Requirement:
Only the pictures should be left out; repeat the rest of the data exactly.

Data below:
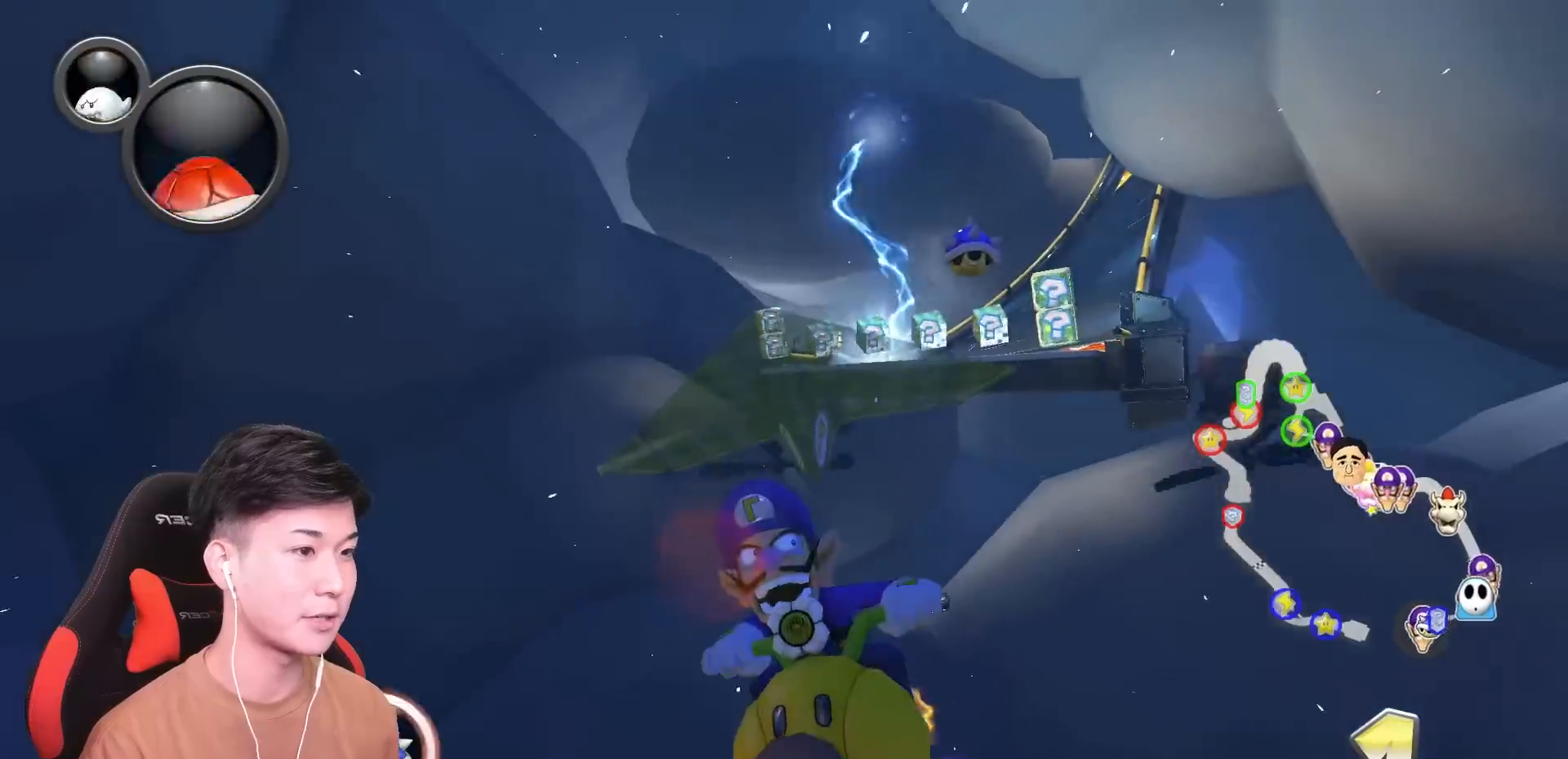
{"buttons": ["A"], "left_stick": "down-right", "events": [[150, "X", "down"], [233, "L1", "down"], [267, "X", "up"], [367, "L1", "up"]]}
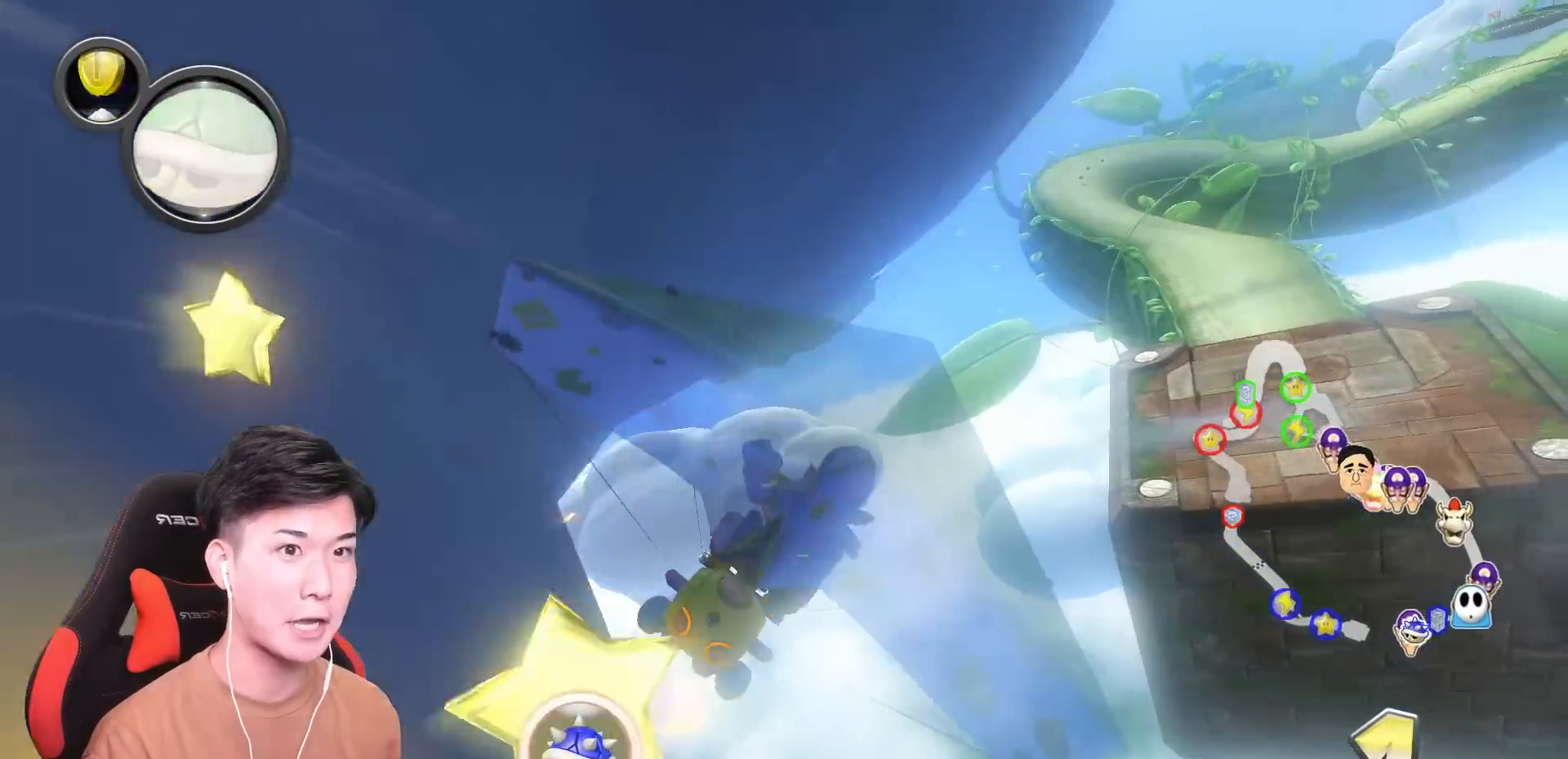
{"buttons": ["A"], "left_stick": "down", "events": [[351, "left_stick", "down"]]}
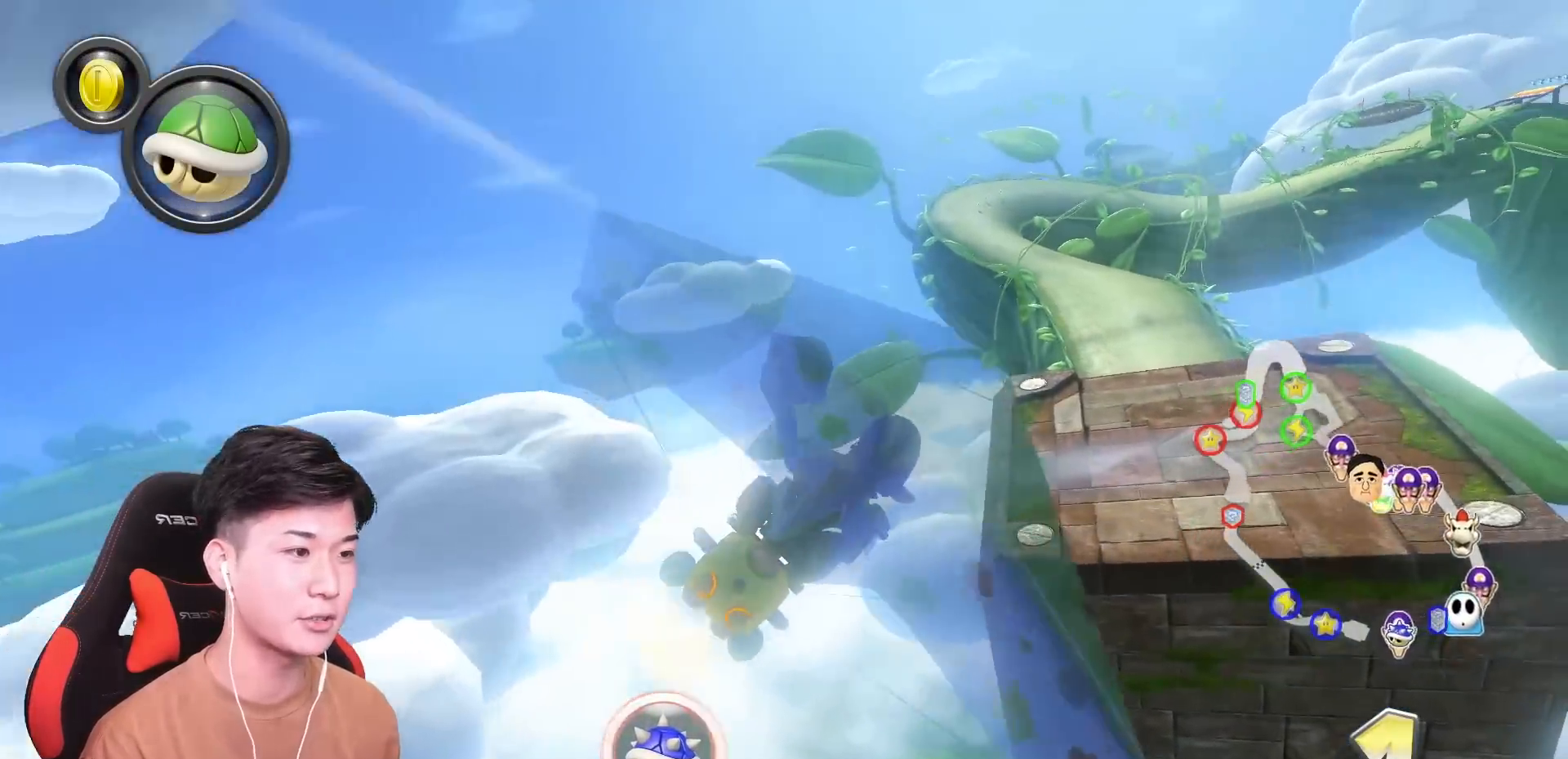
{"buttons": ["A"], "left_stick": "down", "events": [[33, "X", "down"], [317, "X", "up"]]}
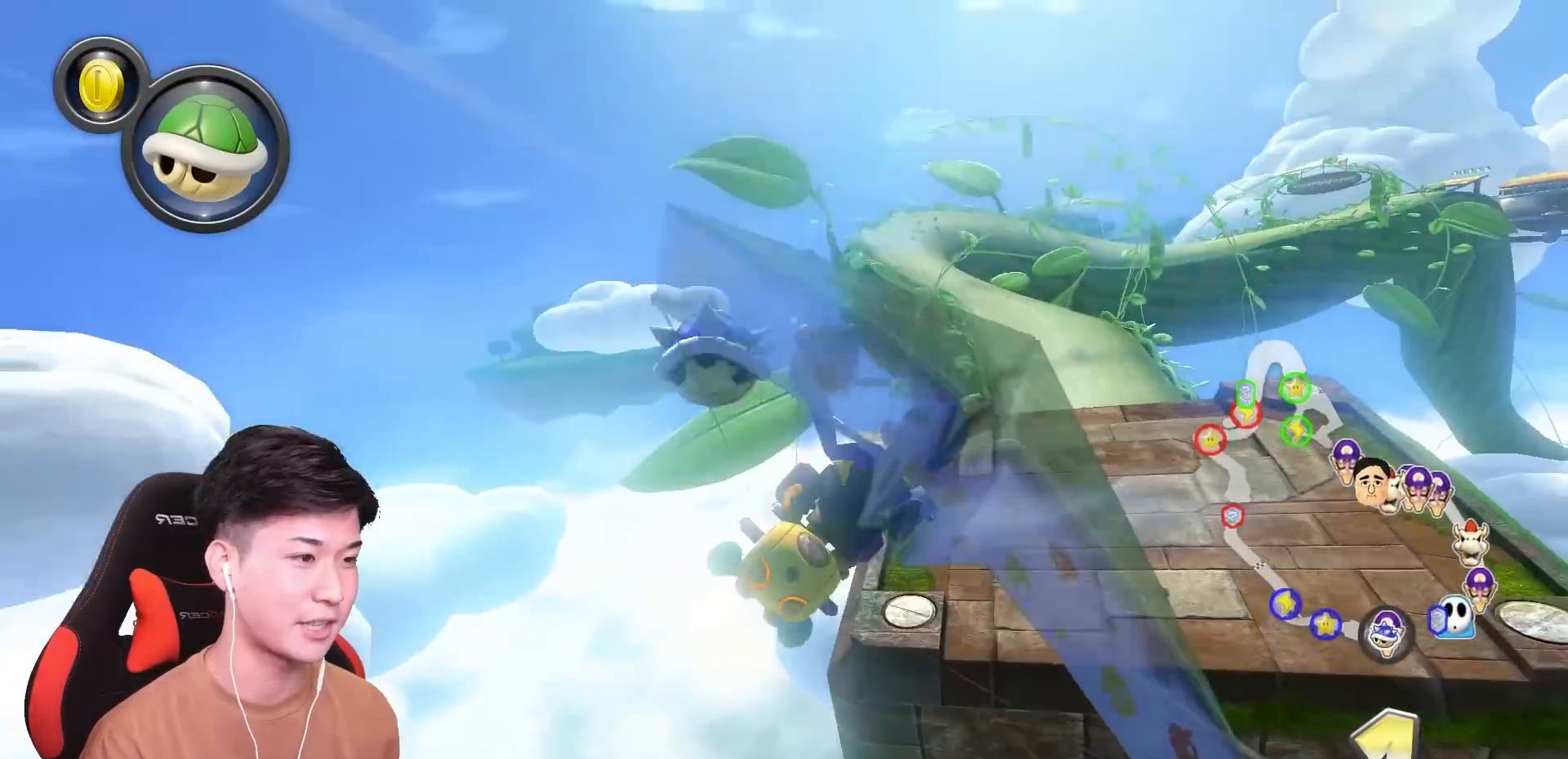
{"buttons": ["A"], "left_stick": "down", "events": []}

Expected output:
{"buttons": ["A"], "left_stick": "down-right", "events": [[150, "X", "down"], [233, "L1", "down"], [267, "X", "up"], [367, "L1", "up"]]}
{"buttons": ["A"], "left_stick": "down", "events": [[351, "left_stick", "down"]]}
{"buttons": ["A"], "left_stick": "down", "events": [[33, "X", "down"], [317, "X", "up"]]}
{"buttons": ["A"], "left_stick": "down", "events": []}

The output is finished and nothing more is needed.